## DOCUMENT EXCERPT
[START]
Published: July 29, 2020
Review by Greg Smith, Photos Courtesy Dealers At #TheBrimfieldShow
ONLINE — There’s a new marketplace in town, and it’s on Instagram at #thebrimfieldshow.
There are certain hashtags on Instagram that gain enough popularity where they become selling vehicles for dealers. If you’re selling an antique, you’ll probably use #antique — it has been tagged 12 million times. Enough times that folks take notice and they start following the hashtag, meaning when any seller uses #antique, that post will appear in the follower’s feed, even if they don’t follow that specific account.
Effectively born just two months ago, #thebrimfieldshow now has more than 15,000 posts on it, about 9,000 of which were tagged after its adopter’s premier May show. The idea for this kind of selling and buying community was not so much invented as it was tapped. The mechanics all exist on Instagram. But central to the momentum and the community are its promoters, Emily Brandenburg and Adam Irish, who run Chance & Patina. They organize the event from start to finish including its marketing, guide first time sellers through the process, promote their featured dealers’ listings and steer folks to the curated show before, during and after it happens.
While any dealer at any time can use #thebrimfieldshow to tag their items for sale, the curated online shows were presented through unique hashtags July 13-17. About 100 dealers total posted their inventories to one of the five scheduled shows, a new themed show opening each day of the week. On Monday came the “Vintage Clothing & Antique Textile Show”; Tuesday, “The Pickers Show”; Wednesday, “The E-Tent: Art, Design, Eclectic”; Thursday, “The Americana Show”; and Friday, “Modern/Timeless: Objects & Design.” Just over 5,000 posts were created between those five shows.
[END]
## DATA SECTION
[START]
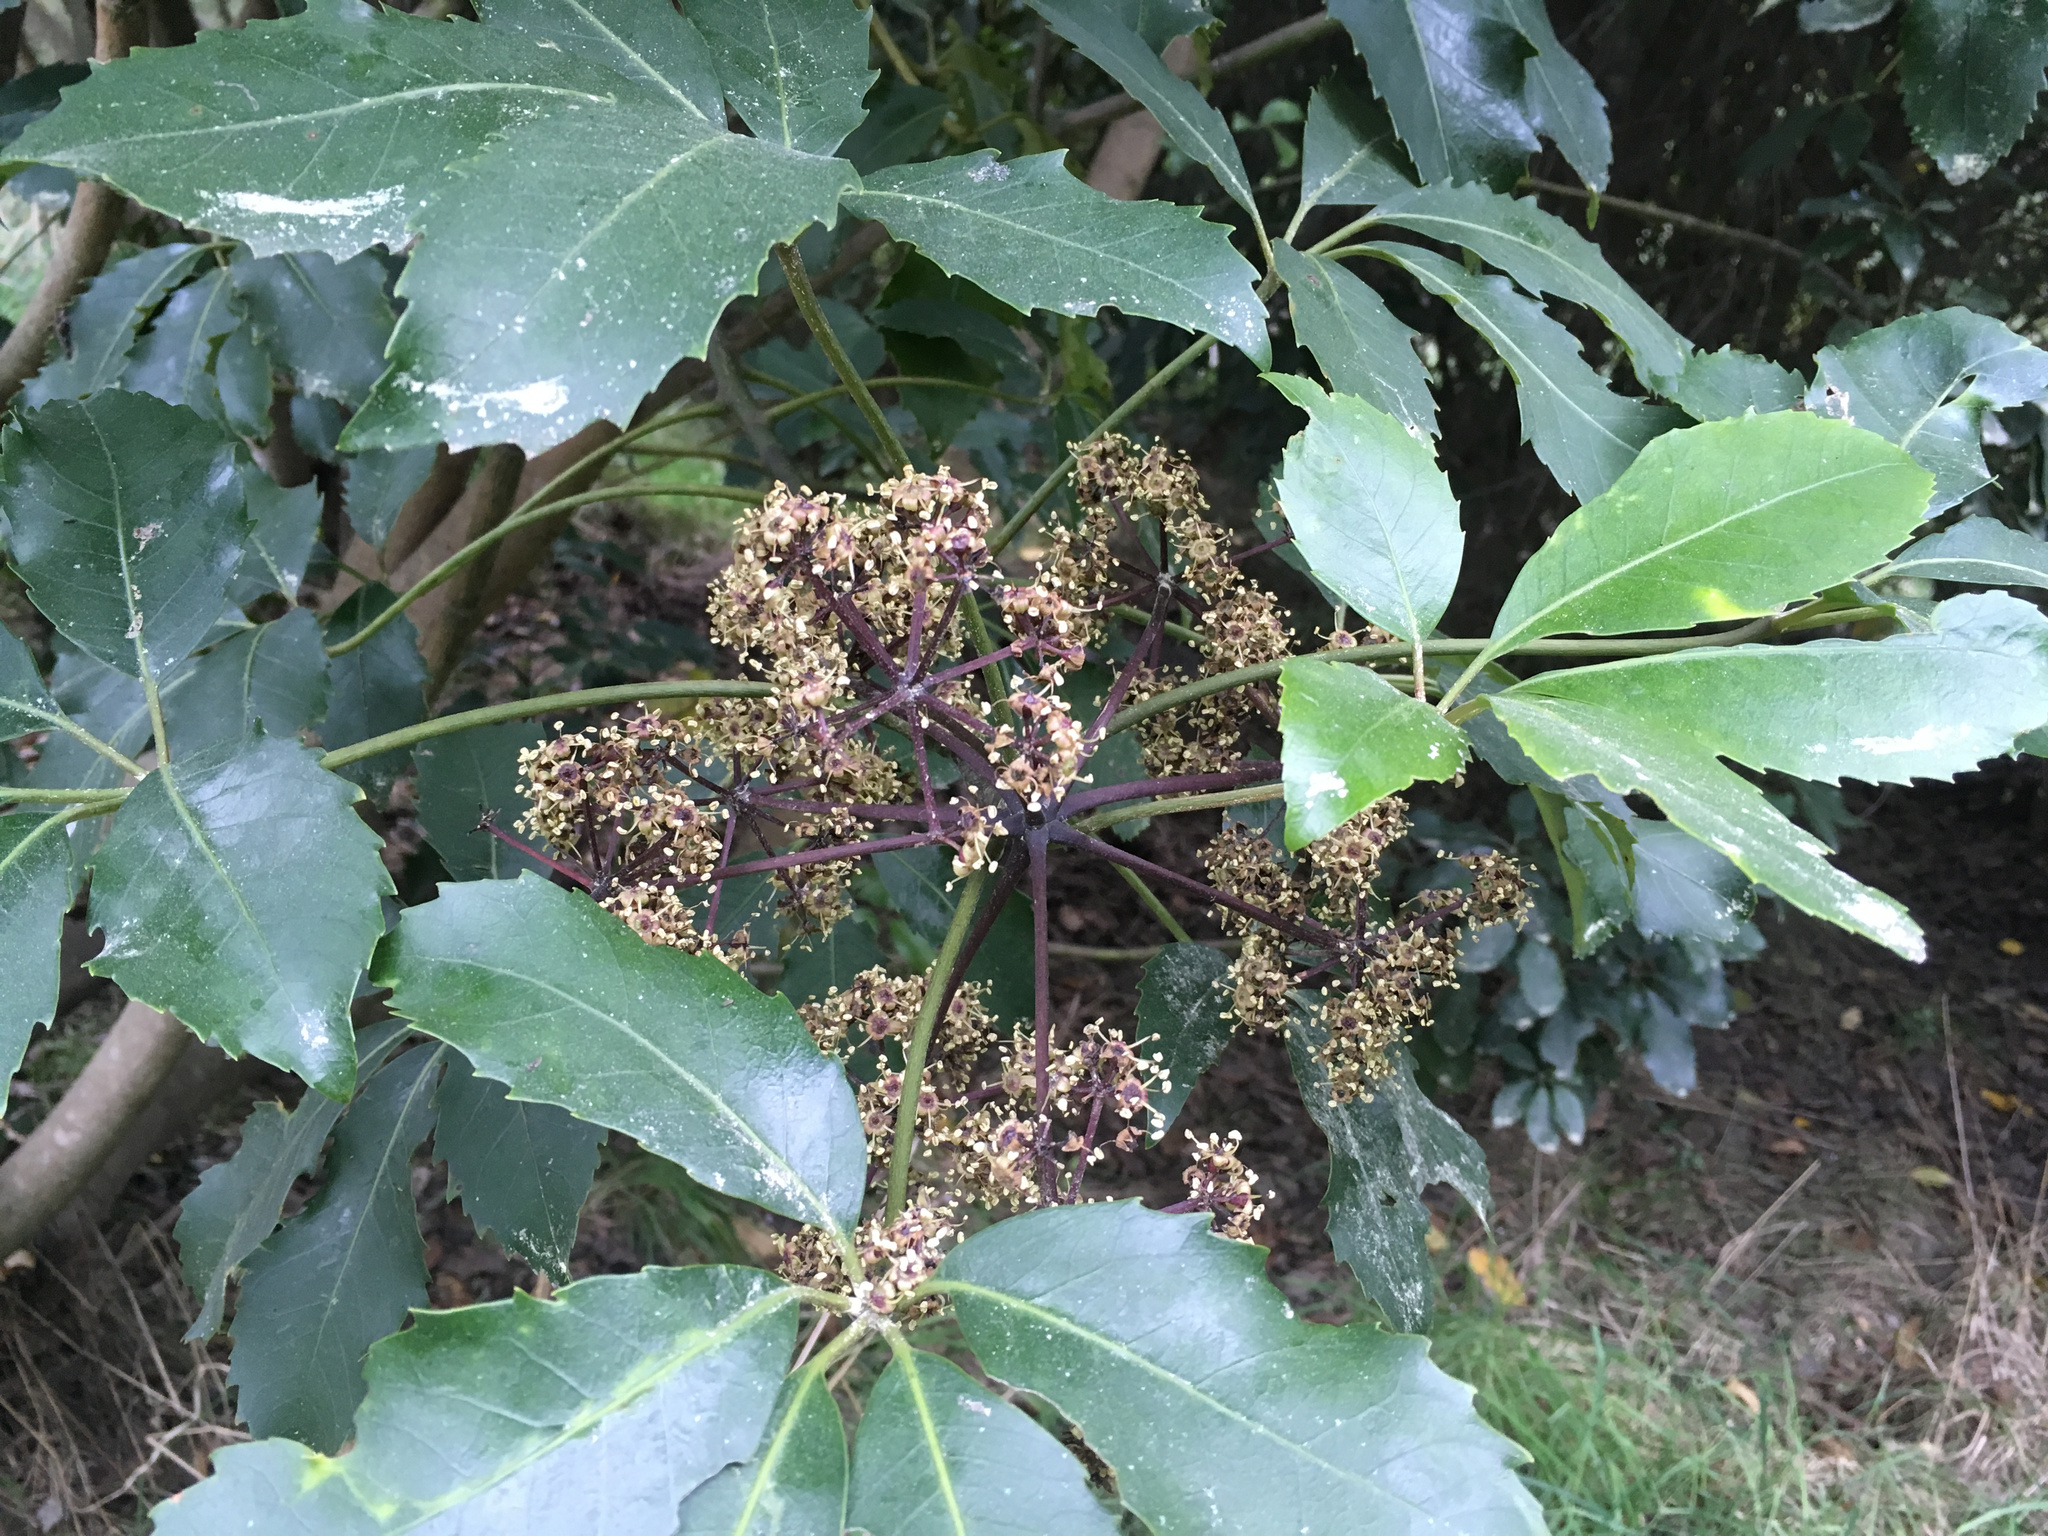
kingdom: Plantae
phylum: Tracheophyta
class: Magnoliopsida
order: Apiales
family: Araliaceae
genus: Neopanax
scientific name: Neopanax arboreus
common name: Five-fingers
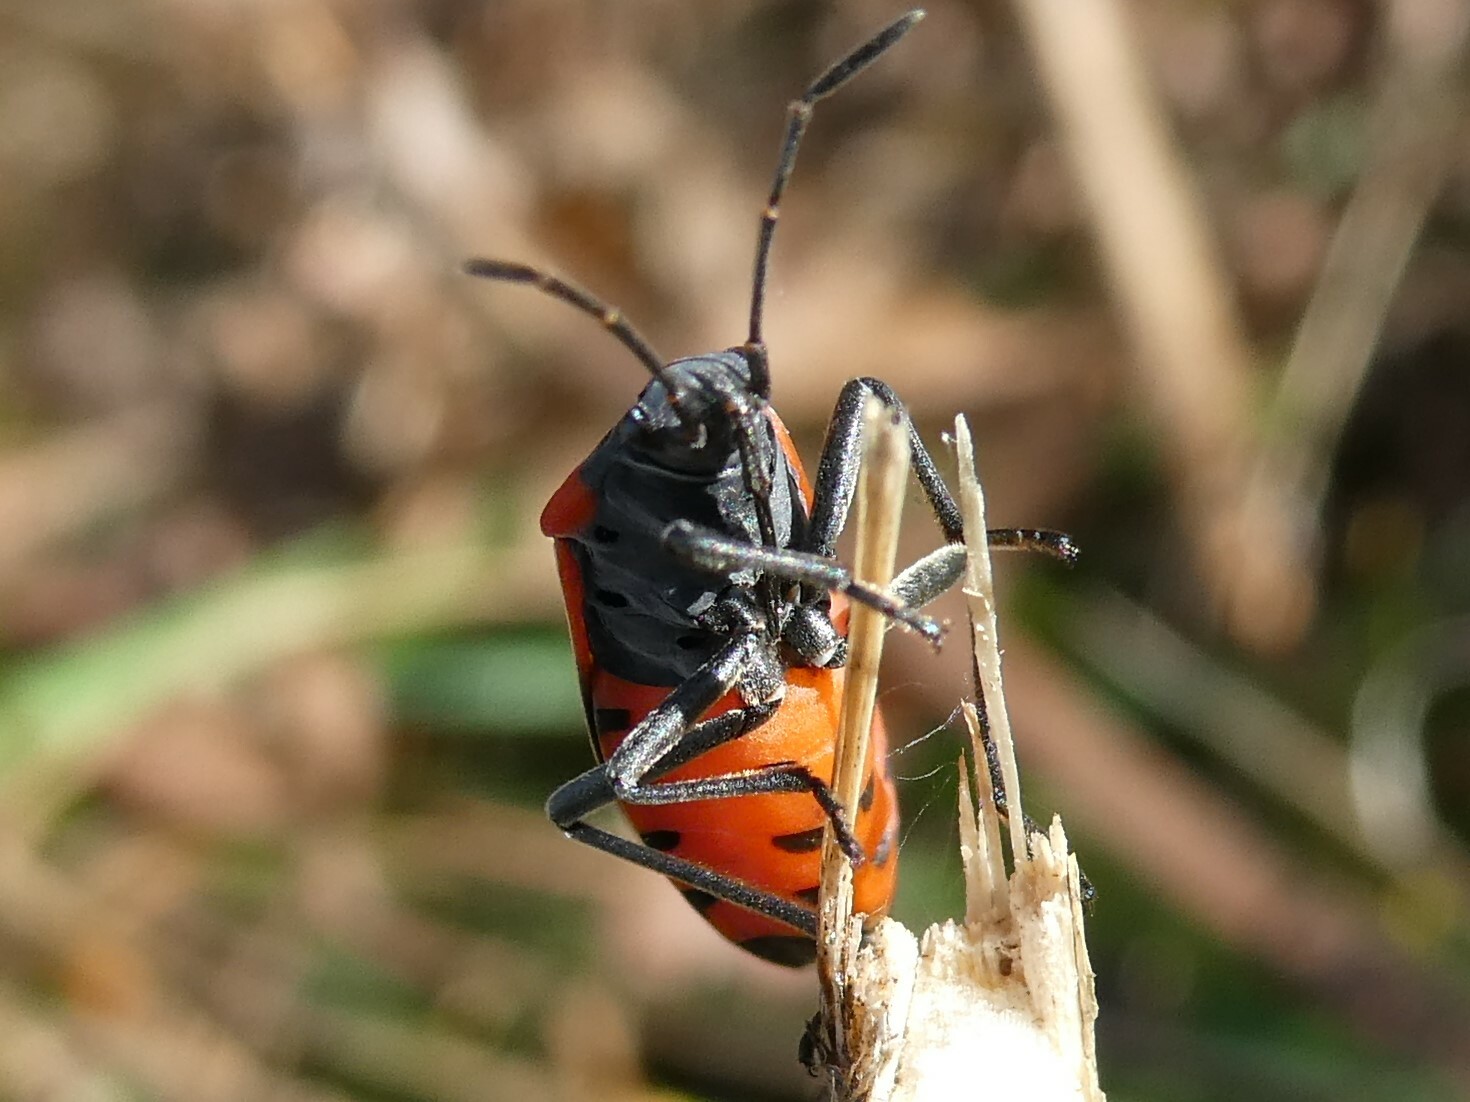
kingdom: Animalia
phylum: Arthropoda
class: Insecta
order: Hemiptera
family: Lygaeidae
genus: Lygaeus
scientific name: Lygaeus kalmii
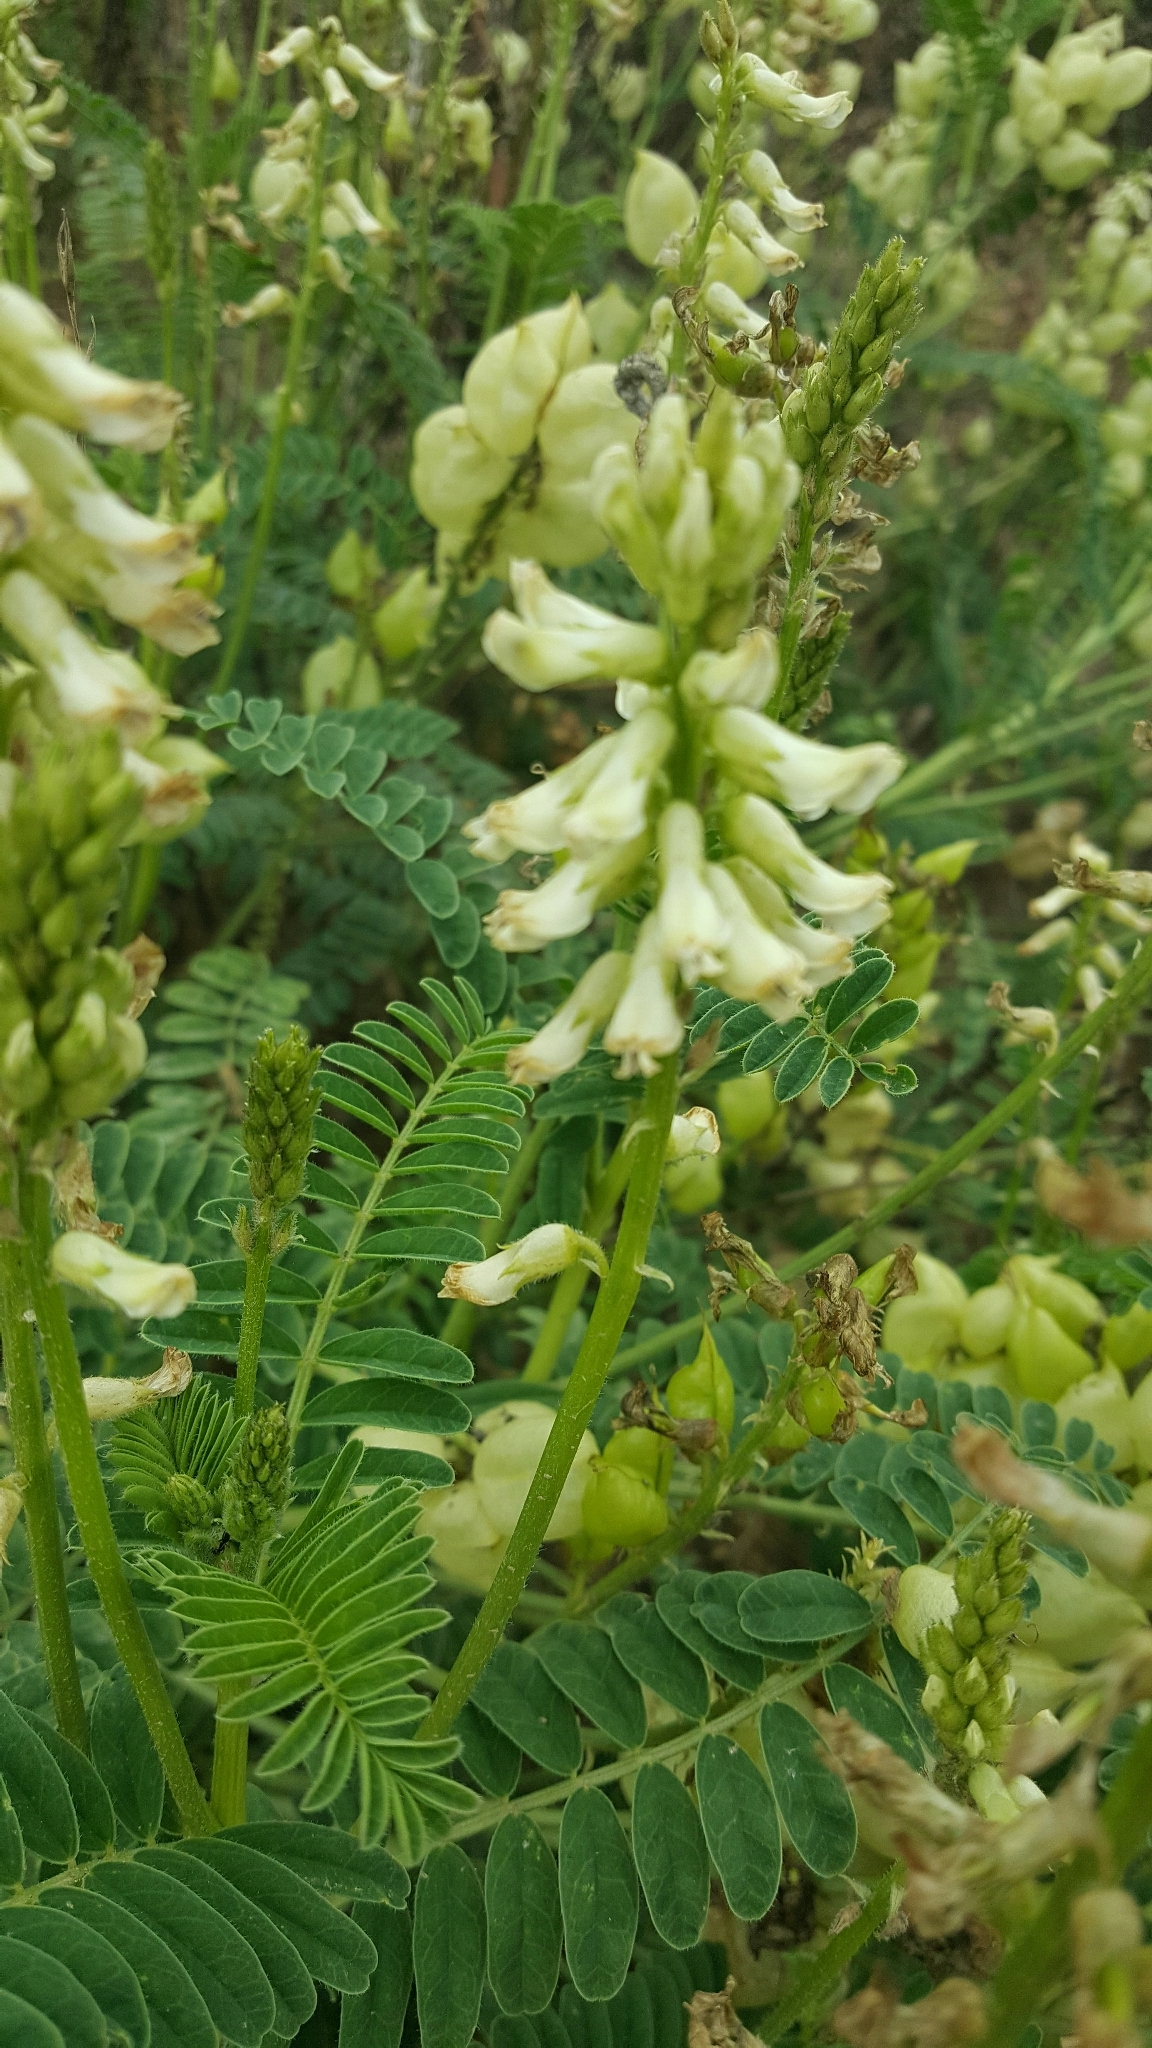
[END]
## WHAT TO DO
1. In the review of the Instagram antiques marketplace, reproduce the passage that opens with the words containing "There are certain" and closes with "that specific account.", substituting "channels" for "vehicles".
2. According to the review of the Instagram antiques marketplace, why was the idea for this selling and buying community tapped rather than invented? Answer in one to three sentences.
3. Render this sentence from the review of the Instagram antiques marketplace into French: "The idea for this kind of selling and buying community was not so much invented as it was tapped."

## OUTPUTS FOR THE TASKS
1.
There are certain hashtags on Instagram that gain enough popularity where they become selling channels for dealers. If you’re selling an antique, you’ll probably use #antique — it has been tagged 12 million times. Enough times that folks take notice and they start following the hashtag, meaning when any seller uses #antique, that post will appear in the follower’s feed, even if they don’t follow that specific account.

2. The idea was tapped rather than invented because the mechanics for such a community all exist on Instagram.

3. L'idée de ce type de communauté d'achat et de vente n'a pas tant été inventée qu'exploitée.